== PASSAGE TO READ ==
:::::

Reputation: 79
I'm trying to webscrape Amazon's website to get data about their products. I'm getting the name, price, and currency of the product through Selenium Firefox and BeautifulSoup4.
But, my final list with all the results ends up with duplicated data. All the results are the same, and I have no idea why.
Here is my code:
import json
from bs4 import BeautifulSoup
from selenium import webdriver
from selenium.webdriver.firefox.options import Options
url = 'https://www.amazon.com.br/'
option = Options()
option.headless = True
driver = webdriver.Firefox(options=option)
driver.get(url)
driver.find_element_by_id('twotabsearchtextbox').send_keys('teclado mecânico')
driver.find_element_by_id('nav-search-submit-button').click()

:::::

== RECORDS ==
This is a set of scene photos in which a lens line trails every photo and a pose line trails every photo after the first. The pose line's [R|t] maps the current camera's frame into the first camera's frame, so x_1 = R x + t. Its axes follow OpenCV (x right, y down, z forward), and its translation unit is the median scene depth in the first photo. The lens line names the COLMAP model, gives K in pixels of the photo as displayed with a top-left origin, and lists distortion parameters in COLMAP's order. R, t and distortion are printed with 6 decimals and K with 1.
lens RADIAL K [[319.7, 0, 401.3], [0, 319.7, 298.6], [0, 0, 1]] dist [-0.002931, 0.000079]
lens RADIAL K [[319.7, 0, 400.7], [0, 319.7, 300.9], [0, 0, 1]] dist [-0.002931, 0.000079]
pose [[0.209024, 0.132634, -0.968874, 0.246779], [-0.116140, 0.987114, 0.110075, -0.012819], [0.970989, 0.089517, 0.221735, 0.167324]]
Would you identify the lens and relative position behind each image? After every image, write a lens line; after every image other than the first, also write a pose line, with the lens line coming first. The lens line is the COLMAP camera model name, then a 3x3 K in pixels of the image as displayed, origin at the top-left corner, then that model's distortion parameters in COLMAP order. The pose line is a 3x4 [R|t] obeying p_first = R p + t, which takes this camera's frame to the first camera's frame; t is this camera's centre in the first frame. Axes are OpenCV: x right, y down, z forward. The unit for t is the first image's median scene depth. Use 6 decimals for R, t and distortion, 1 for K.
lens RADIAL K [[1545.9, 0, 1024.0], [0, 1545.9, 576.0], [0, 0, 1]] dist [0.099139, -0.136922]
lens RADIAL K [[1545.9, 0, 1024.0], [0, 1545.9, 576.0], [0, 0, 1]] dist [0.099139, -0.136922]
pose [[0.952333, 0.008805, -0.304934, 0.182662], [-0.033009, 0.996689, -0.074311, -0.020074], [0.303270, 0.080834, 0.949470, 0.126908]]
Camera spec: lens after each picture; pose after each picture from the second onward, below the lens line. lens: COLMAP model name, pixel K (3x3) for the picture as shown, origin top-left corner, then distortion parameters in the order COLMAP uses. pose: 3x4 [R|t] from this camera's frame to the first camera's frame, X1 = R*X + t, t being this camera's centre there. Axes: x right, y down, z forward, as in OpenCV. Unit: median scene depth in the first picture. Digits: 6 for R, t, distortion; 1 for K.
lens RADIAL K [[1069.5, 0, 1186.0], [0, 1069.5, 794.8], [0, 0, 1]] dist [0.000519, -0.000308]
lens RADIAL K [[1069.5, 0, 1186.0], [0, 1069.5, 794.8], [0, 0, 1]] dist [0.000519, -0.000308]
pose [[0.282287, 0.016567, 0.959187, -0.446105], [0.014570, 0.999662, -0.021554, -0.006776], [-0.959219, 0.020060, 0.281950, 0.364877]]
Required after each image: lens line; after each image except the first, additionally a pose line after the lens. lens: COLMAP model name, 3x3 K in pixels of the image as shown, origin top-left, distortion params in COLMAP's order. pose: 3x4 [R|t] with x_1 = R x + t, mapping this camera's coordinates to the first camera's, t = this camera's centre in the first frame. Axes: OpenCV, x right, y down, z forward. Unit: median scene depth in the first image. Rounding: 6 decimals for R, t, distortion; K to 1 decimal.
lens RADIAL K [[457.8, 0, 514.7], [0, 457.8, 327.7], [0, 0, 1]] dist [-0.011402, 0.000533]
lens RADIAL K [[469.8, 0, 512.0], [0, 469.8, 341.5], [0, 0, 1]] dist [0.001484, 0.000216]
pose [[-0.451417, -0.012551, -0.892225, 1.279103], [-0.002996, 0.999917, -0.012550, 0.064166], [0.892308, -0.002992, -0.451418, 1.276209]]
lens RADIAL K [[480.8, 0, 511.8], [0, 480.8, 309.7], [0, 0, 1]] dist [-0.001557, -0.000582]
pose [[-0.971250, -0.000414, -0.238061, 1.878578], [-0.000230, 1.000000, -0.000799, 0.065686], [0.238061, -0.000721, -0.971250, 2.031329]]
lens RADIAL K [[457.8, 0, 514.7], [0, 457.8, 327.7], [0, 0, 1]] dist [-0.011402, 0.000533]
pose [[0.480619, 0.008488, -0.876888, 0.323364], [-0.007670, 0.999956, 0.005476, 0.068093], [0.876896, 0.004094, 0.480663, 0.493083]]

:::::

== SET OF TASKS ==
[1] In the forum post about scraping Amazon, which tools does the poster use to get the name, price, and currency of each product?
[2] Return the words of the forum post about scraping Amazon from "But, my final" to "driver = webdriver.Firefox(options=option)", copied exactly.

== EXPECTED RESULTS ==
[1] Selenium Firefox and BeautifulSoup4.

[2]
But, my final list with all the results ends up with duplicated data. All the results are the same, and I have no idea why.
Here is my code:
import json
from bs4 import BeautifulSoup
from selenium import webdriver
from selenium.webdriver.firefox.options import Options
url = 'https://www.amazon.com.br/'
option = Options()
option.headless = True
driver = webdriver.Firefox(options=option)